Jessica Cunningham, outreach coordinator for Massachusetts Eating Disorders Association, or MEDA, contends that eating disorders are so prevalent among dancers that their incidence is underreported. "Especially in the ballet world . . . they don't tend to report them because it's very much normalized," she said.

Cunningham contended it's not uncommon for dance companies to criticize dancers who eat too much and praise those who lose weight "even when it's drastic." She pointed to the death in 1997 of Boston Ballet dancer Heidi Guenther. The official cause of death was an irregular heartbeat, according to the Associated Press. Guenther's mother filed a wrongful death suit against the Boston Ballet, alleging that a company official pressured her 22-year-old anorexic daughter to lose weight. Finding insufficient facts to support the lawsuit's claims, a Suffolk Superior Court judge dismissed the lawsuit in 2001.

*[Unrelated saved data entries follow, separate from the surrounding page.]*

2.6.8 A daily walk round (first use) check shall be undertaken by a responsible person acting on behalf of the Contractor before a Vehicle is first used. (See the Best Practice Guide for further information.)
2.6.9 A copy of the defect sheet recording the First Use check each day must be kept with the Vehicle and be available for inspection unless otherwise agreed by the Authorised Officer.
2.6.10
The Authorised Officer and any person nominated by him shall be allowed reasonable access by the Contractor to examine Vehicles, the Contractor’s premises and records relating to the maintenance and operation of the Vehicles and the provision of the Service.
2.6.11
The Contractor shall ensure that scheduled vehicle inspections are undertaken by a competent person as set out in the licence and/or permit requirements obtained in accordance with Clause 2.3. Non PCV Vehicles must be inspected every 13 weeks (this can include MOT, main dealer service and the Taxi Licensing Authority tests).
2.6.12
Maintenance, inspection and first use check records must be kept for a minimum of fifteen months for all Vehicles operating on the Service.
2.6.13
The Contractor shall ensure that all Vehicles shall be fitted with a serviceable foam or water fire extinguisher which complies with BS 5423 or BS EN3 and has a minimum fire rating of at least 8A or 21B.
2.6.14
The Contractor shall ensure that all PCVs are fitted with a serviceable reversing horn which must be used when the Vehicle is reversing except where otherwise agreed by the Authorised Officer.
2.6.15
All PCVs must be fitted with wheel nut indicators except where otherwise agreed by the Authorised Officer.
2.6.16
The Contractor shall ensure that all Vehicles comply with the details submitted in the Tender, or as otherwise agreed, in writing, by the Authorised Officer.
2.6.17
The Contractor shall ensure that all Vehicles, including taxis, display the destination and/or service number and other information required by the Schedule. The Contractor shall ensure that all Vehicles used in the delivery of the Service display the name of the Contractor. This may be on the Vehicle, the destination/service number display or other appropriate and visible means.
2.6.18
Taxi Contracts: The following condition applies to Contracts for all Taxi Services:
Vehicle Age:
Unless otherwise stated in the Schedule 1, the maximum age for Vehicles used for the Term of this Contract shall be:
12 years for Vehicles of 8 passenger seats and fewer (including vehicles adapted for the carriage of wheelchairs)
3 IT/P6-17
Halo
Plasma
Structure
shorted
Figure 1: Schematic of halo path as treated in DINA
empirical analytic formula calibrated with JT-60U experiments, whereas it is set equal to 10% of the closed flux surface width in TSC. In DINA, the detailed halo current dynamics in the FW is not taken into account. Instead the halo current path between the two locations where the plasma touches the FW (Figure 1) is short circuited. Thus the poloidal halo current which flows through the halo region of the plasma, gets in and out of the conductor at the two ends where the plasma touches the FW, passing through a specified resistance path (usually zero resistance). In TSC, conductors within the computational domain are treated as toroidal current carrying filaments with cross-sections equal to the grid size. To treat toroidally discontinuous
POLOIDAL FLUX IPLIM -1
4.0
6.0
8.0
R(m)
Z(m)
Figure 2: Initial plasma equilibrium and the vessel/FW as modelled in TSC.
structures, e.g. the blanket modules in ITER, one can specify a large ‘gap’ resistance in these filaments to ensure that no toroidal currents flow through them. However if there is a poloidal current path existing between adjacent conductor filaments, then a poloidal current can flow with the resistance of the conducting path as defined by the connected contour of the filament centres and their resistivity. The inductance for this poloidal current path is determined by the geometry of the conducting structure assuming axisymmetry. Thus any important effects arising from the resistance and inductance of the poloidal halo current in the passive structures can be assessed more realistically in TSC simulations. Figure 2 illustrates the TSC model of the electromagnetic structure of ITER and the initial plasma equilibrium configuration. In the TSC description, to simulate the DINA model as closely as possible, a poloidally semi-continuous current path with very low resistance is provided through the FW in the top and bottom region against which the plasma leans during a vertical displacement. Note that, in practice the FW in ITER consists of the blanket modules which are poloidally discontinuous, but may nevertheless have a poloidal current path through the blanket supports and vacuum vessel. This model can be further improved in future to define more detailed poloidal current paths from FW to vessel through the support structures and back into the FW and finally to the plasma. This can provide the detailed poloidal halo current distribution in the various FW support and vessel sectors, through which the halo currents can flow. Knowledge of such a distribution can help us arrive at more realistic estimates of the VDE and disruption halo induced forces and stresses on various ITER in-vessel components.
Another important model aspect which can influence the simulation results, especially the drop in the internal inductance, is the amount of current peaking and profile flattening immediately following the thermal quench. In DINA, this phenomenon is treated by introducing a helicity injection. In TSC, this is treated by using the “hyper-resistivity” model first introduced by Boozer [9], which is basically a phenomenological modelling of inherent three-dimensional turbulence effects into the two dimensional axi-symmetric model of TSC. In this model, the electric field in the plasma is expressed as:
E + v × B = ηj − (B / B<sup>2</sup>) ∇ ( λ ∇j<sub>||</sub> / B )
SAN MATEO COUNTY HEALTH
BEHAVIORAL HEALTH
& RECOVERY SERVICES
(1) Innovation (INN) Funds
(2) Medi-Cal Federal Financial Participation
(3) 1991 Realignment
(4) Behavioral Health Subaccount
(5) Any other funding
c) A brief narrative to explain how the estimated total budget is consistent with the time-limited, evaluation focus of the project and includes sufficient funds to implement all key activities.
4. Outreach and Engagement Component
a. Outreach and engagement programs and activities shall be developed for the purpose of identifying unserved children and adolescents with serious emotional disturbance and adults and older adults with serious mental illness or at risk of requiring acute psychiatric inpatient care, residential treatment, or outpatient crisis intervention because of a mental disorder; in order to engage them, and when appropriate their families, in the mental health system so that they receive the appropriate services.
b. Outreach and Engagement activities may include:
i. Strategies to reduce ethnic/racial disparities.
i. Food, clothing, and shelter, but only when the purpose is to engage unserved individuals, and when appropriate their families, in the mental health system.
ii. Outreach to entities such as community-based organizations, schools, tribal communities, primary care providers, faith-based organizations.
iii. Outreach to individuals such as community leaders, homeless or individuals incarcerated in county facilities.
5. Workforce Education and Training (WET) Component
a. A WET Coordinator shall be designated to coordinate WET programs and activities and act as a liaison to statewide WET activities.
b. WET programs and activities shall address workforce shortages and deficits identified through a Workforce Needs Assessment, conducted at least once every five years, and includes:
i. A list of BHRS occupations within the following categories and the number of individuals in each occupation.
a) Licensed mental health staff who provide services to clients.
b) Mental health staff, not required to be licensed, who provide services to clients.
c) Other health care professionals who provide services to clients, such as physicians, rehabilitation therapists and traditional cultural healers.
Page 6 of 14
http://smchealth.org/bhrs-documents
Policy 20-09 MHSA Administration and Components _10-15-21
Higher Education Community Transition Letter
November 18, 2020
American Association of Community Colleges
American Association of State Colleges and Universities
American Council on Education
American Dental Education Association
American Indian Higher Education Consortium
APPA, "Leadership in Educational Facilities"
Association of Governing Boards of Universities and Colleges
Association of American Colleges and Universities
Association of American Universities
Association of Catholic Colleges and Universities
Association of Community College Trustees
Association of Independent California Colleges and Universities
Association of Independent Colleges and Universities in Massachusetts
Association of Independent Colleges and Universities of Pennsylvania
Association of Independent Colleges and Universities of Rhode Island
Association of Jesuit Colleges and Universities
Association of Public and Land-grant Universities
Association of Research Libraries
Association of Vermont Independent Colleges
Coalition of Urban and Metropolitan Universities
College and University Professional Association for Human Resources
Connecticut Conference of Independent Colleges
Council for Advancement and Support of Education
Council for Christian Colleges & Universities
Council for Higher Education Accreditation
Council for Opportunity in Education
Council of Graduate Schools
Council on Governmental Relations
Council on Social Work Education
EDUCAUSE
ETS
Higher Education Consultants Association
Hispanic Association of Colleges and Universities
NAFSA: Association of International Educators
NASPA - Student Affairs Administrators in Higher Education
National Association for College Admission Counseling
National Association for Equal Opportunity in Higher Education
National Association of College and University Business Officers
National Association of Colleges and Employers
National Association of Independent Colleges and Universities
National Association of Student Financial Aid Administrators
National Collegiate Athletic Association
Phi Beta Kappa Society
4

Cunningham added that MEDA sent educational materials to Massachusetts dance companies and gyms last summer to raise awareness about eating disorders. Her group also has presented outreach programs over the last two years to schools and youth programs in Marblehead, Lynnfield, Salem, Wakefield, and Stoneham.

Noting that she has seen few cases of anorexia among dancers, Paula Shiff, director of Marblehead School of Ballet, said it's personality and family dynamics, not dance, that makes certain people prone to eating disorders.

"It's part of the whole [teen] culture," she said. "You go into The Gap or The Limited and you look at the jeans and you see size zero. What does that mean?"

Beckman, who saw a vastly different cultural view of what constitutes a healthy body during a medical residency in Africa, agrees. Americans are "obsessed with dieting," she said, and when celebrities, such as actress Mary-Kate Olsen, are diagnosed with eating disorders, it raises acceptance as well as awareness.

"I was talking to a school nurse . . . who said she is seeing more trendiness. It's a cool thing to have," she said, adding that some girls justify their eating disorders, thinking Olsen "is famous, she's a billionaire. If she can get away with it, why can't I?"